STUDY TEXT>
=-=-=-=-=

We celebrate love every single day of the year. We celebrate women loving on one another and supporting each other’s success. We celebrate sisterhood and sisterly love. We celebrate women loving themselves and caring for their well-being. We celebrate loving partnerships where people feel supported and valued. We love encouraging open dialogue about love with children and teens. Our work against gender-based violence is actually centered on this idea that where there is violence, there is no love and life without love loses all meaning. Basically, we love love and we asked some of our members to write about what it means to them.
“I can’t find the exact words to describe love, but I can always tell what is not love. Love is not yelling at and belittling someone until they feel unworthy and small. Love is not using someone’s weaknesses against them and guilting them into staying. Love is not a weapon. Love is not only reserved for romantic relationships. Love starts from inside each of us, an inner peace. If you are broken, love is surrounding yourself with warmth. The strongest, deepest forms of love often come from our sisters, our friends, and most importantly, ourselves. You are loved and worthy of love even if you’re not in a romantic relationship.”
-Aisha Azimi
“Love is mutual understanding and deep trust. If we love someone, we must allow them the space to breathe, the time to miss us. We can’t allow ourselves to become private investigators questioning every move of our partners, asking them where they are, who they’re with, what they are doing. Instead, we can say “are you tired?” “I’m here for you,” “take care of yourself.” Creating unnecessary rules and red lines won’t prevent anyone from being disloyal to us if they don’t respect us and there’s no trust in the relationship. They will only push our loved one farther apart.”
– Shabana Stanekzai
“It is often an act of love that starts life. And we’re fed, taken care of, nourished out of diapers and into walking, growing humans with love. We try to find work that we love. We infuse love in all aspects of our relationships with friends, family and lovers. Don’t we all love eating dishes, doing hobbies, participating in activities we absolutely love? What is life without love? They should be synonymous. But they are not. Sometimes we must know the opposite. We must experience and endure the antonyms to love. We must live and breathe the contrary to fully know the extraordinary of what should be ordinary. We have to relearn what we were born with innately and unlearn toxic versions of love. At its essence, love is the purity of who we are and the transformative power that lives long after we’re gone.”
-Pary Shuaib
“Love is when he appreciates the smallest thing I do for him and thanks me for it. Love is when he does his part at home and in raising our children. Love is when he respects and loves my family as his own. Love is when he proudly says my name in front of his friends. Love is when he encourages me to chase my dreams and have a successful career. Love is when he makes me feel like I am the most beautiful woman.”

=-=-=-=-=

INFORMATION>
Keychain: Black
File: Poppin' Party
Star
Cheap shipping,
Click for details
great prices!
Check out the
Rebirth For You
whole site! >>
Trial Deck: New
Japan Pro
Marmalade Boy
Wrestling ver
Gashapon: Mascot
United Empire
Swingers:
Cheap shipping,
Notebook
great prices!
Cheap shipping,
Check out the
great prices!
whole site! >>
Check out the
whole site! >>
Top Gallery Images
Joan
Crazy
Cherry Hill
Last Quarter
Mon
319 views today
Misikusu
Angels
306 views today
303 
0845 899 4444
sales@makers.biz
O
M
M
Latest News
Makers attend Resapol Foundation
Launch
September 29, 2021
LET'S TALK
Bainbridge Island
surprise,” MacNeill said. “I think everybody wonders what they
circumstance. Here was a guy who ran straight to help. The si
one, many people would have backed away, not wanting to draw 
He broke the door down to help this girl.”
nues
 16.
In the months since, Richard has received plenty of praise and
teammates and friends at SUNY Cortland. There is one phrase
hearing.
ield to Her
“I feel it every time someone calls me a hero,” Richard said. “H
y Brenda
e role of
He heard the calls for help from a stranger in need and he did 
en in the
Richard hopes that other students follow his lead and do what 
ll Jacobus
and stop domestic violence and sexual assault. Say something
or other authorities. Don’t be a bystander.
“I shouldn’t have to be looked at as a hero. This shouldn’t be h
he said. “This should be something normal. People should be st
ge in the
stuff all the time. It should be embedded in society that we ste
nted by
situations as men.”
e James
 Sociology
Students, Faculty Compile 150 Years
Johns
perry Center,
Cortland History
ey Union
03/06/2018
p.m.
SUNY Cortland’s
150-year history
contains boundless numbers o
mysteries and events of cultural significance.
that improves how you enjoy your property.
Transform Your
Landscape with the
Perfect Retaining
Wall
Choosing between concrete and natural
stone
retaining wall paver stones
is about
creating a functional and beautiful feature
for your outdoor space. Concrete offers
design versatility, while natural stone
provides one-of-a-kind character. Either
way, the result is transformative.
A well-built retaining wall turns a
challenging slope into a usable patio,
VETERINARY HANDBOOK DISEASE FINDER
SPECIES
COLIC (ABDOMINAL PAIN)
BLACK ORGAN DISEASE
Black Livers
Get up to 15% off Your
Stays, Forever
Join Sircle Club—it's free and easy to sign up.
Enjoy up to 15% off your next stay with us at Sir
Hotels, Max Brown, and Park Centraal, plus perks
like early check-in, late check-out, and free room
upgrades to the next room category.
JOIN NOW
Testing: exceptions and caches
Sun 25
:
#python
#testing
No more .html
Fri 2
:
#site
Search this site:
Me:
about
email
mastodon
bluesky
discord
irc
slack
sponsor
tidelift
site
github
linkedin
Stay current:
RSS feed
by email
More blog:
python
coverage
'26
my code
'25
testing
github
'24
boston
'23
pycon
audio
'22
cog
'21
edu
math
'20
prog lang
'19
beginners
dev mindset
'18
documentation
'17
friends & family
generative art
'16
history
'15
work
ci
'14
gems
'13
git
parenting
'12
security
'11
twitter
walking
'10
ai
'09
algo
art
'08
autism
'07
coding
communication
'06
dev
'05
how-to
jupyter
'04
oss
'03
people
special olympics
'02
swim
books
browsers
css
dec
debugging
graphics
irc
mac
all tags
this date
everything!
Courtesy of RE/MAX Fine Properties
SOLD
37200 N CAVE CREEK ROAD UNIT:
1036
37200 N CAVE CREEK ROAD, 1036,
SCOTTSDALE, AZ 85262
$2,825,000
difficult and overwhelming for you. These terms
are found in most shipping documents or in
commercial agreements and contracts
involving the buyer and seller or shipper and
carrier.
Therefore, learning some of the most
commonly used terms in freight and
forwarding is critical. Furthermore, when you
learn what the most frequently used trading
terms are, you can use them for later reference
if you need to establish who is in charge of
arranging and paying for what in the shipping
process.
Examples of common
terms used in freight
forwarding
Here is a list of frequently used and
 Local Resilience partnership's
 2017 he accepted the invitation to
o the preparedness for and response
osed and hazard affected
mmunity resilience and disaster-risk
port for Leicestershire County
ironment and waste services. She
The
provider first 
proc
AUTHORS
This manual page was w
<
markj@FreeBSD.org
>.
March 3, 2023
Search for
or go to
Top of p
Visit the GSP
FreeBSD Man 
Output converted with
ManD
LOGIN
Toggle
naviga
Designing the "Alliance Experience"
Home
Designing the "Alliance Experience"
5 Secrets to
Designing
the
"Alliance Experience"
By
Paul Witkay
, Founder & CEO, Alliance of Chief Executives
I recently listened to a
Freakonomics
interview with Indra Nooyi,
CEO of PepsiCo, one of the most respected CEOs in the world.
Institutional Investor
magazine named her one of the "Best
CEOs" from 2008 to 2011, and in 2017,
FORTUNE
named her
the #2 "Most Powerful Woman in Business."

=-=-=-=-=

TASK TO CARRY OUT>
In the text on love, what idea is the work against gender-based violence centered on?

COMPLETED TASK>
Where there is violence, there is no love, and life without love loses all meaning.